In fact, 11-year-old life is in sharp relief here, because there’s one common thread: in where the girls try to emulate sexy, provocative dance moves, or talk to older boys, or catfish someone’s brother – they’re inevitably called out as being ‘little girls’. The fact that they’re playing at being older, and doing it badly, is precisely the point. 

As for why they do those things, though? Why they want to be older? I can’t believe I have to write this down, but isn’t it obvious? As 11-year-old girls, they’re ignored. Their parents berate them for not being better daughters, and disrupt their lives with adult dramas their daughters just have to deal with. Their crushes – and the dance judges they want to impress - dismiss them for their youth. They get their goddamn periods all over their pants, as if they had any control over them, and people LAUGH. 


These girls know they only start being seen when they start acting older. That being pre-teen, and pre-sexual, renders you basically invisible, a human child-unit to be shuttled from one place to another, one room to another, with nobody paying attention to their struggles, friendship crises, wants and needs… until they grow boobs big enough to make them attractive to Jeffrey Epstein types, do I have that about right? 

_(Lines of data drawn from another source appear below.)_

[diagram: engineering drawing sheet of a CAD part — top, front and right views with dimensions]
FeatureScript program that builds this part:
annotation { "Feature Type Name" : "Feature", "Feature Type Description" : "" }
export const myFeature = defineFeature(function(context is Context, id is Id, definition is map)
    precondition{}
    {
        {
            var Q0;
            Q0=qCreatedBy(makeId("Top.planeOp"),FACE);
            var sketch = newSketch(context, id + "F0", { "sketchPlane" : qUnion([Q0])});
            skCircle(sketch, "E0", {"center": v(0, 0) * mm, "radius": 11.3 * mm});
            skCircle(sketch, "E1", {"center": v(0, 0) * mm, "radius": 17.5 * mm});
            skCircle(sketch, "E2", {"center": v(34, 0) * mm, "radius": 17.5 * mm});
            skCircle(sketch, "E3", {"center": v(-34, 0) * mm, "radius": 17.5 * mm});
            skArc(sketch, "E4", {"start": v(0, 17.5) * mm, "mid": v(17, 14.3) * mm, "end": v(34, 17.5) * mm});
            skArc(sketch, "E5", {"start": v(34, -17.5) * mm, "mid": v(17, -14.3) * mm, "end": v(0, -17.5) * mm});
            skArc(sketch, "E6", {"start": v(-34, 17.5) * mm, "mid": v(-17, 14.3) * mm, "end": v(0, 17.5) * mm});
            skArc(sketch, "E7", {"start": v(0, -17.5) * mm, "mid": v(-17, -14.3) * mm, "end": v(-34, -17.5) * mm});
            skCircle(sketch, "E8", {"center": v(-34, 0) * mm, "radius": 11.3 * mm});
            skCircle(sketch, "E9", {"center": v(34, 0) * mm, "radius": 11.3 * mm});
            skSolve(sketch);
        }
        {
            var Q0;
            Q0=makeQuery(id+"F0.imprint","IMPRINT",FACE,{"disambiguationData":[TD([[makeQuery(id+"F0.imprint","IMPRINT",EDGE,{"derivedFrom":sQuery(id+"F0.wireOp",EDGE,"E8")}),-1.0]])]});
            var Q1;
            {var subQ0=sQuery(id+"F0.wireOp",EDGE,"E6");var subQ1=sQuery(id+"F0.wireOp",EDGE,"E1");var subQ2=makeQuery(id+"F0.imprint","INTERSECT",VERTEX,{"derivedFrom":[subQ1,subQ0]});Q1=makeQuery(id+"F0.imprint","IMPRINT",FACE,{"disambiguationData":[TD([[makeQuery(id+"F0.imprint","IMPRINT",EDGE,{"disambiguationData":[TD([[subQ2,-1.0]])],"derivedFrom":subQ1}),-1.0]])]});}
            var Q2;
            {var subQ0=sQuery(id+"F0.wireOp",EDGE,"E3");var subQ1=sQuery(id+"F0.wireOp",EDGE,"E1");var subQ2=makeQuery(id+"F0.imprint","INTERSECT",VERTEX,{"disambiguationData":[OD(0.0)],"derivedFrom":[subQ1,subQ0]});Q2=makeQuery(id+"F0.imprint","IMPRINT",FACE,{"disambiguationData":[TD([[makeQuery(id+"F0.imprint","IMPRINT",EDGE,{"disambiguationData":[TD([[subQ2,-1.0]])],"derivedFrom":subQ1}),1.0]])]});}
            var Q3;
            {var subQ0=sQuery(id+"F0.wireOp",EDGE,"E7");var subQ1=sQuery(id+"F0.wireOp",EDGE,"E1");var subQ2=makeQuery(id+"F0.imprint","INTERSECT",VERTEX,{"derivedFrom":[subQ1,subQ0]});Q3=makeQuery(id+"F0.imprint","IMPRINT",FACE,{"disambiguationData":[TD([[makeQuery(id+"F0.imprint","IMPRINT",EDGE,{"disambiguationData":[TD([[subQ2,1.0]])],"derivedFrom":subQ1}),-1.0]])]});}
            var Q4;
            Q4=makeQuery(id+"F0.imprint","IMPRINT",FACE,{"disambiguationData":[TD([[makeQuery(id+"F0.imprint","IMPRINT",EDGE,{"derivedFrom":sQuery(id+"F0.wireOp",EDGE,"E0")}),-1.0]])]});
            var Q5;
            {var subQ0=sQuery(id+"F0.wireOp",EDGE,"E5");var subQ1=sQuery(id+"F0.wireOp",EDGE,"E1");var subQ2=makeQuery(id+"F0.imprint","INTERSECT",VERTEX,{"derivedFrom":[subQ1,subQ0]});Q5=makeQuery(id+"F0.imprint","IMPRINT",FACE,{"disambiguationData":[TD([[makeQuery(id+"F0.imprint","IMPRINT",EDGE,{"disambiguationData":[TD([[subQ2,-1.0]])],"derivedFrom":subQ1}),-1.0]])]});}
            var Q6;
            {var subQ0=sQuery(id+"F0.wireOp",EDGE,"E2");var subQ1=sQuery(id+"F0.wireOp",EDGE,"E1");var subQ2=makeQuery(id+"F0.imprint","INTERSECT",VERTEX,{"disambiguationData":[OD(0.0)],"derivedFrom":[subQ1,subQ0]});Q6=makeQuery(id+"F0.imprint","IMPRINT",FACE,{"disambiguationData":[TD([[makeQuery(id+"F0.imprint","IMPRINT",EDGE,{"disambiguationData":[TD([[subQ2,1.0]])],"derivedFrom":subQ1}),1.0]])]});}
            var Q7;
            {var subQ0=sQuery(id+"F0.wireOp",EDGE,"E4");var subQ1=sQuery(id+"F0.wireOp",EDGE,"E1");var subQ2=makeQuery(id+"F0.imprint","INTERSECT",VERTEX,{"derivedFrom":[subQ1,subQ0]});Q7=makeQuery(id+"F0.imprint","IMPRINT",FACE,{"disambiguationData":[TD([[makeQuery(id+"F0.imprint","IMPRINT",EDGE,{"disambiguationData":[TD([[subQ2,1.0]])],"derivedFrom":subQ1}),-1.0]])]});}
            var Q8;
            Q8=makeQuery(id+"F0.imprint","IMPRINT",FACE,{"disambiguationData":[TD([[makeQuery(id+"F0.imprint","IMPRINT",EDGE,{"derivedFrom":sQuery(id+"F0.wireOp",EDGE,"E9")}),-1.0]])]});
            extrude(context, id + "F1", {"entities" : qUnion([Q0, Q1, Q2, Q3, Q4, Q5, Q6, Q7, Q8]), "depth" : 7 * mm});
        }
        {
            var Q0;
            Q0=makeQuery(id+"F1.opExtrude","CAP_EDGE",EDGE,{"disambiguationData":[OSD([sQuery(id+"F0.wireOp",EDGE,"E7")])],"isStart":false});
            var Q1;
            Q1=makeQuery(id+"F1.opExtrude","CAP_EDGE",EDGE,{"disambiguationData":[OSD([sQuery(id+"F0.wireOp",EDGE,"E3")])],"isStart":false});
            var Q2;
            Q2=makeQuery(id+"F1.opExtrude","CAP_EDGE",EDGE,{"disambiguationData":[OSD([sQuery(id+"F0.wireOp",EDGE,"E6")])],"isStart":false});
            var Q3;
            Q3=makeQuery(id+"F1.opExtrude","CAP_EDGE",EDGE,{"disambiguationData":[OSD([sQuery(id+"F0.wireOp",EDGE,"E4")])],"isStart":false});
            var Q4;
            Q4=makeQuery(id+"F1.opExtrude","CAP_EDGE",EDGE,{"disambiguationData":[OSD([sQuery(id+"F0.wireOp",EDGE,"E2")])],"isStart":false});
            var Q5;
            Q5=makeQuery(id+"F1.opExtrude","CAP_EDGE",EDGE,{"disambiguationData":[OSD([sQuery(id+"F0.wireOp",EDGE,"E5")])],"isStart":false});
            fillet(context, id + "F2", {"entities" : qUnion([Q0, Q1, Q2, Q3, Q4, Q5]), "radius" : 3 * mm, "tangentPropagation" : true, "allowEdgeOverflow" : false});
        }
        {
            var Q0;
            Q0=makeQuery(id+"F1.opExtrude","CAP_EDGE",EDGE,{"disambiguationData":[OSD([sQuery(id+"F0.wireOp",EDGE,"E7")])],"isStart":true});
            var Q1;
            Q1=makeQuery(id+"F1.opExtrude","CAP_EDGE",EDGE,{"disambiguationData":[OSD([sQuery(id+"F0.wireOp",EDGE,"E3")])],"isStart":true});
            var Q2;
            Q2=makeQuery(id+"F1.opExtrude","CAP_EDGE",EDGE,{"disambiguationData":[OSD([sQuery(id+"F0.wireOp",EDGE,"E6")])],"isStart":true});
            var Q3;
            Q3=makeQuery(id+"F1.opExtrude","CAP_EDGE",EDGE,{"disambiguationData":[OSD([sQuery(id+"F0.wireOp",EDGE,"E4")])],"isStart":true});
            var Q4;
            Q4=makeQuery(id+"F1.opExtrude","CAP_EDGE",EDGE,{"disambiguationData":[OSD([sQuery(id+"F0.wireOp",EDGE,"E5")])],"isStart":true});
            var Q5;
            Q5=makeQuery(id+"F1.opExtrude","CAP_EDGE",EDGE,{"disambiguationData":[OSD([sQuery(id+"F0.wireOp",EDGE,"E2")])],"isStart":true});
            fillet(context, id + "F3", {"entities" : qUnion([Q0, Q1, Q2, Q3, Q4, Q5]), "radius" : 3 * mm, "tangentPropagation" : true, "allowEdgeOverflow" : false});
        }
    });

Here’s what’s most maddening. Obviously, the outfits and poses that are so offensive on the North American Cuties poster have been seen in every Toddlers & Tiaras episode and strip-mall dance school in North America, and the only reason for the outrage is that it was streamed in the adult section of Netflix. (To say nothing of the fact that the explorations of immigration, cross-cultural assimilation, and the complexities of growing up in a modern-day Muslim environment are utterly overlooked.) 

But the outrage over a bad poster for an incredible, award-winning movie isn’t just displaced, it overshadows the places where we should really be concerned – the places, and the projects, that escape criticism because of how ‘wholesome’ they seem. Take a sidebar with me: 

Last weekend, Sarah Polley posted a sweet-looking shot from Road to Avonlea (or just ‘Avonlea’ internationally), the show she starred on starting at age 11. She’s posing with actor Treat Williams, who was roughly 40 at the time – and pointed out that the characters had a romantic plotline, including a kiss, as well as another episode with actor Jaimz Woolvett, who was in his late 20s at the time. (You can see the picture with Williams here, about halfway down the page.) 

Polley deleted the tweet later, when she realized she’d conflated the two episodes – she didn’t kiss 40-year-old Williams, but 20-something-year-old Woolvett instead: 


And if two romantic episodes starring a pre-teen and a grown man seem like they’d make news, or someone would have been upset by them at the time…well…

Make no mistake – Avonlea was airing at the same time that conservatives and Karens of 1992 were wringing their hands about all the (consensual, pleasurable) sex portrayed on 90210. I know, without a shadow of a doubt, that there were people calling for more ‘wholesome’, ‘age-appropriate’ programming like Road To Avonlea. So what if a 12-year-old girl was put in desperately uncomfortable positions with nobody else looking out for her well-being? She wasn’t showing her belly button, so it’s all okay! 

But back to Cuties – this “Why I Made” video from writer/director Maimouna Doucouré explains that, when she met a real-life dance crew of 11-year-old girls twerking, “I needed to know how they felt about their own femininity in today’s society”. The rest of the video is similarly compelling, and – I’m feeling another scream coming on – echoes the complaints of the people who would have it cancelled. “[Main character Amy] believes she can find her freedom through that group of dancers and their hypersexualization. But is that really true freedom? Especially when you are a kid? Of course not.” 


The problem, of course, is that Doucouré has created a story where Amy figures out how she feels about her body and her self-image for herself – and that’s wayyyyyy too scary for North American adults to deal with. We prefer stifled children in pretty, covered-up packages – and then wonder why ‘everything is about sex’ as soon as they turn 18. 

I’d say just watch the damn thing before you start yelling about it, but clearly that’s way, way too much to ask.